Are we heading for an era of political violence as people lose faith in their governing systems?

Bobby Kennedy
Bobby Kennedy

Wednesday’s shooting during a congressional baseball practice in Alexandria, Virginia, was a disturbing incidence of political violence. Julia Azari wrote an important post Thursday explaining the possible relationship between political violence and a lack of government responsiveness. I wanted to comment a bit on this and note that this relationship isn’t necessarily a very clear one.

Drawing on work by Nathan Kalmoe and Lilliana Mason, Azari noted that individuals who lack faith in democratic systems are more likely to say they favor violence to solve political problems. The logical extension would be that if more Americans feel that their government isn’t working for them and isn’t responsive to their needs, more Americans will find violence an acceptable alternative to democracy. If this is what’s going on, it is indeed a deeply disturbing trend.

But it’s important to think back to what was perhaps the most politically violent decade in modern American history — the 1960s. This saw the assassinations of John Kennedy and Medgar Evers (1963), Malcolm X (1965), American Nazi Party leader George Lincoln Rockwell (1967), and Robert Kennedy and Martin Luther King Jr. (1968). It’s difficult for those who didn’t live through that era to understand how much violence had become an ingrained part of the political system.

The most politically violent era was also the era in which people considered their government most responsive to them

But was this turbulent era also a time when Americans had lost faith in the political process? The American National Election Studies has been collecting an index of questions on democratic responsiveness since 1964. This index includes questions on whether people believe the government cares what they think and whether they have a say in governmental decisions. The chart below shows the average level of this index since 1964.

As the chart shows, the 1960s were actually a high point in people’s faith in their government. The most politically violent era was also the era in which people considered their government most responsive to them. There may, in fact, be little relationship between faith in government and incidences of political violence.

Now, there are obviously a lot of other factors to consider. The 1960s are considered violent in large part because there were many successful assassination attempts. There were assassination attempts on every president from Nixon to Obama; only Reagan was actually harmed. George Wallace was shot in 1972 but survived. It’s hard to know how many assassinations have been thwarted through improvements in the way the Secret Service protects presidents and candidates.

It’s also important to note, as Azari does, that responsiveness itself has changed form over the years. Individual Americans may have enjoyed more direct responsiveness from their elected officials back in the ’60s, which was during a period of weak political parties. Today, in a very polarized era, responsiveness exists more through the parties themselves. That is, the average Democrat is better represented by the Democratic Party than she was a few decades ago in terms of policy, but that’s of little satisfaction to her if that party is out of power.
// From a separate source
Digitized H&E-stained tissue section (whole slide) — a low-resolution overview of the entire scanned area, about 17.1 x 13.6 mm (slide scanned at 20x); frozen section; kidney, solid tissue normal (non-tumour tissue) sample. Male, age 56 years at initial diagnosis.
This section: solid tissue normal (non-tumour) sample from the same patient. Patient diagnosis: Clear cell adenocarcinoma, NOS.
People today can be more confident they’ll get what they want when their party is in power, but that leaves a narrow minority of voters intensely frustrated with the government at any given time.
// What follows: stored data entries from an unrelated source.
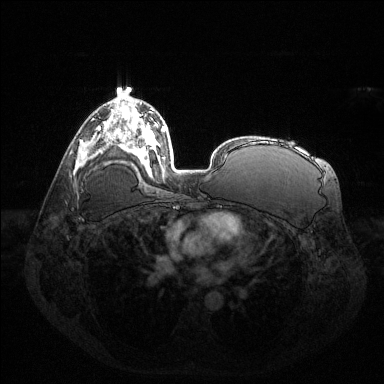
Breast MRI (dynamic contrast-enhanced), one axial slice; position 81 of 144 along the scan axis; dynamic contrast-enhanced series, time point 2 of 6 at this slice position (early post-contrast); 1.5 T; TE 1.6 ms, TR 4.6 ms; 1.2 mm slice thickness; 384 × 384 image matrix, field of view 400 × 400 mm. Female patient.
Structures marked on this image (semi-automatic segmentation, software-assisted and operator-edited):
- enhancing-tissue mask used for the functional tumour volume (all voxels passing the contrast-enhancement thresholds inside the analysis volume; usually the tumour): bounding box (x1, y1, x2, y2) in pixels: (88, 125, 101, 141)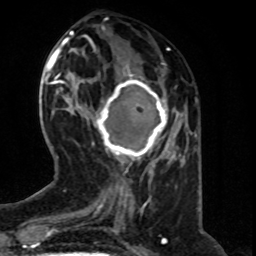
Breast MRI (dynamic contrast-enhanced), one axial slice; slice 24 of 80 in the series (ordered by position); cropped to one breast; dynamic contrast-enhanced series, time point 2 of 8 at this slice position (early post-contrast); 1.5 T; TE 4.2 ms, TR 7 ms; 2 mm slice thickness; 256 × 256 image matrix. Female patient.
Structures marked on this image (semi-automatic segmentation, software-assisted and operator-edited):
- enhancing-tissue mask used for the functional tumour volume (all voxels passing the contrast-enhancement thresholds inside the analysis volume; usually the tumour): box from (x=92, y=73) to (x=178, y=163) px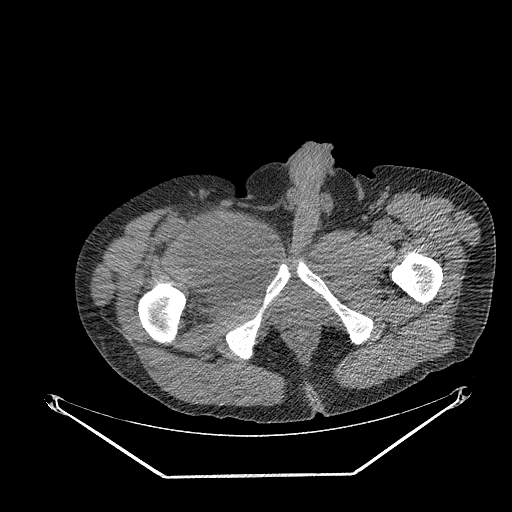
CT of an extremity soft-tissue mass (from a PET/CT study), one axial slice. Position 289 of 311 along the scan axis. Reconstruction kernel STANDARD. Soft-tissue window (W 400 / L 40 HU). 3.75 mm slice thickness. 512 × 512 image matrix, field of view 500 × 500 mm. Male patient. From the clinical record (not read from this slice): histological type: undifferentiated - pleiomorphic; grade: high; site of the primary tumour: right thigh.
Annotated regions visible in this slice (expert contour drawn on MRI and transferred to this co-registered scan by the dataset authors):
- gross tumour volume including surrounding oedema: box from (x=206, y=214) to (x=257, y=254) px
- gross tumour volume (mass): (x=212, y=222)–(x=245, y=250)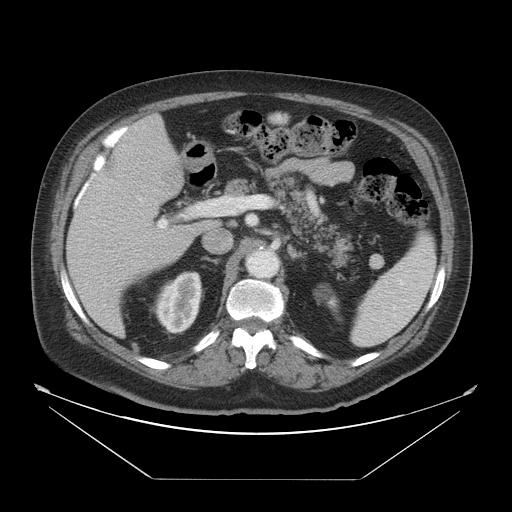
Contrast-enhanced abdominal CT, one axial slice; position 28 of 45 along the scan axis; reconstruction kernel STANDARD; 120 kVp; soft-tissue window (W 400 / L 40 HU); 5 mm slice thickness; 512 × 512 image matrix, field of view 463 × 463 mm. From the clinical record (not read from this slice): patient: male, age 70 years at operation; diagnosis: colorectal cancer liver metastases, imaged before liver resection; multiple liver metastases: no; largest metastasis: 4.5 cm; disease in both lobes: yes.
Annotated regions visible in this slice (outlined manually by an expert reader):
- liver: box from (x=67, y=114) to (x=218, y=338) px
- planned liver remnant (the part of the liver to remain after resection): (x=124, y=114)–(x=177, y=156)
- portal vein (with intrahepatic branches): (x=133, y=191)–(x=208, y=227)
- liver metastasis: (x=161, y=163)–(x=184, y=193)
- liver metastasis: (x=102, y=153)–(x=121, y=184)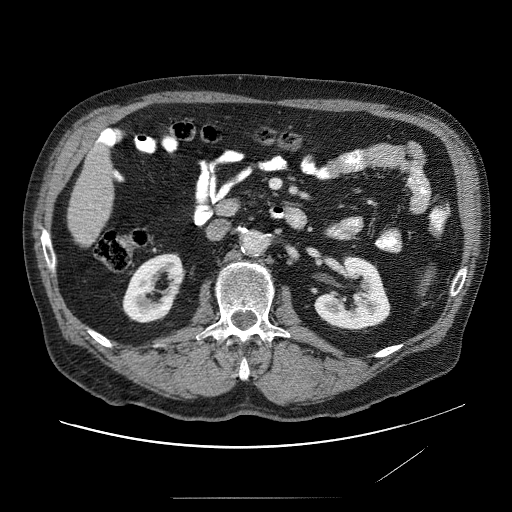
Contrast-enhanced abdominal CT (liver protocol), one axial slice. Reconstruction kernel STANDARD. 120 kVp. Soft-tissue window (W 400 / L 40 HU). 2.5 mm slice thickness. 512 × 512 image matrix, field of view 420 × 420 mm. Case-level facts recorded for this patient, not image findings: diagnosis: hepatocellular carcinoma (patient treated with transarterial chemoembolisation; whether this scan precedes or follows treatment is not stated here); TNM stage (as recorded): Stage-IVA; Child-Pugh class: A.
Annotated regions visible in this slice (semi-automatically segmented with operator editing):
- liver parenchyma outside the tumour (the mass and vessels are separate outlines, so this box may not span the whole liver): box from (x=66, y=126) to (x=120, y=248) px
- portal vein: (x=84, y=127)–(x=114, y=221)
We should also keep in mind that the actions of those violent individuals who actually attack government officials don’t necessarily speak to larger societal trends or beliefs. There are obviously a great many people angry at national leaders right now, and there’s a great deal of heated rhetoric fanning that anger. It’s an incredibly small percentage of those people who actually become violent. Indeed, as Nancy Leong suggests at the Washington Post, a past history of violence, especially violence against women, is a far better predictor of future violent behavior than extreme political beliefs are.

Our nation’s history is rife with both heated rhetoric and political violence, and an attack on our elected officials, no less a ranking congressional leader, is an assault on representative democracy that must be taken very seriously. But it’s not obvious that this tragedy portends a rising number of such events.